Vorliegender Auszug:
--------------------

Liebe Genossinnen und Genossen,

Wir Westlandesvorsitzenden sind uns in einem einig: kein Flügel der Linkspartei – ob rechts, links oder Mitte – ist gegenwärtig gut beraten, auf das echte Gegengewicht der Andersdenkenden - und dies trifft auch auf den Bundesverband der WASG zu! – zu verzichten. Da ich nicht selbst kandidieren möchte, will ich hier umso pointierter für mehr Ausgewogenheit streiten.
Immerhin: nahezu alle, die aus verschiedensten reformorientierten, marxistischen oder sogar zentristischen Strömungen der Sozialdemokratie in den letzten zehn Jahren in die PDS, bzw. Linkspartei, gekommen waren, fanden sich – meist  unversehens, irritiert und ungewollt – schließlich auf dem linken Flügel der „neuen“ Partei wieder. Und zwar: ganz ohne nun kommunistische oder andere radikale Ideale übernommen zu haben.
Mit der Kandidaturverweigerung nahezu aller etablierter PDS-Funktionsträger auf dem Geraer Parteitag kam es zu einem unausgewogenen Parteivorstand, den ich nun oft genug, auch für uns Ex-SPD-Linke, selbstkritisch bewertet habe. Danach schlug das Pendel aber in ein mindest ebenso ungutes Extrem! Dies geschieht – im Unterschied zu den Schwächen des „Geraer Vorstands“ - aber weitgehend unbemerkt, weil der Führungsapparat die allermeisten innerparteilichen Kommunikationsmittel wie Goldstaub hütet und einseitig einsetzt. Und auch, weil die Konzernmedien für Regierungstreue stets dogmatisch das Attribut „pragmatisch“ bereithalten.

--------------------

Bereitgestellte Daten:
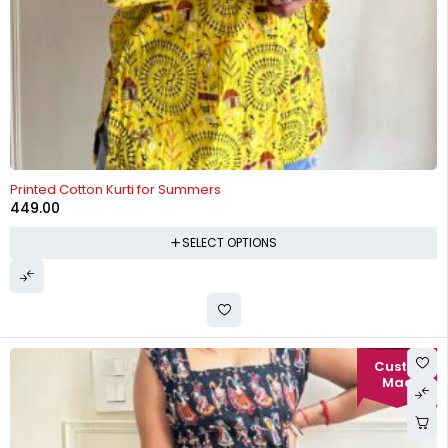
Printed Cotton Kurti for Summers
449.00
SELECT OPTIONS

--------------------

Aufgaben:
1. Beantworte zum Auszug diese Fragen:
(a) Auf welchem Flügel fanden sich nahezu alle wieder, die aus der Sozialdemokratie in die PDS bzw. Linkspartei gekommen waren?
(b) Auf welchem Parteitag verweigerten nahezu alle etablierten PDS-Funktionsträger die Kandidatur?
(c) Welches Attribut halten die Konzernmedien für Regierungstreue bereit?
2. Schreibe aus dem Auszug den Teil von „Wir Westlandesvorsitzenden sind“ bis einschließlich „mehr Ausgewogenheit streiten.“ wortgetreu ab.
Die Zeilen haben mit dem Auszug nichts zu tun.

Antworten:
1.
(a) Auf dem linken Flügel der „neuen“ Partei.
(b) Auf dem Geraer Parteitag.
(c) Das Attribut „pragmatisch“.

2.
Wir Westlandesvorsitzenden sind uns in einem einig: kein Flügel der Linkspartei – ob rechts, links oder Mitte – ist gegenwärtig gut beraten, auf das echte Gegengewicht der Andersdenkenden - und dies trifft auch auf den Bundesverband der WASG zu! – zu verzichten. Da ich nicht selbst kandidieren möchte, will ich hier umso pointierter für mehr Ausgewogenheit streiten.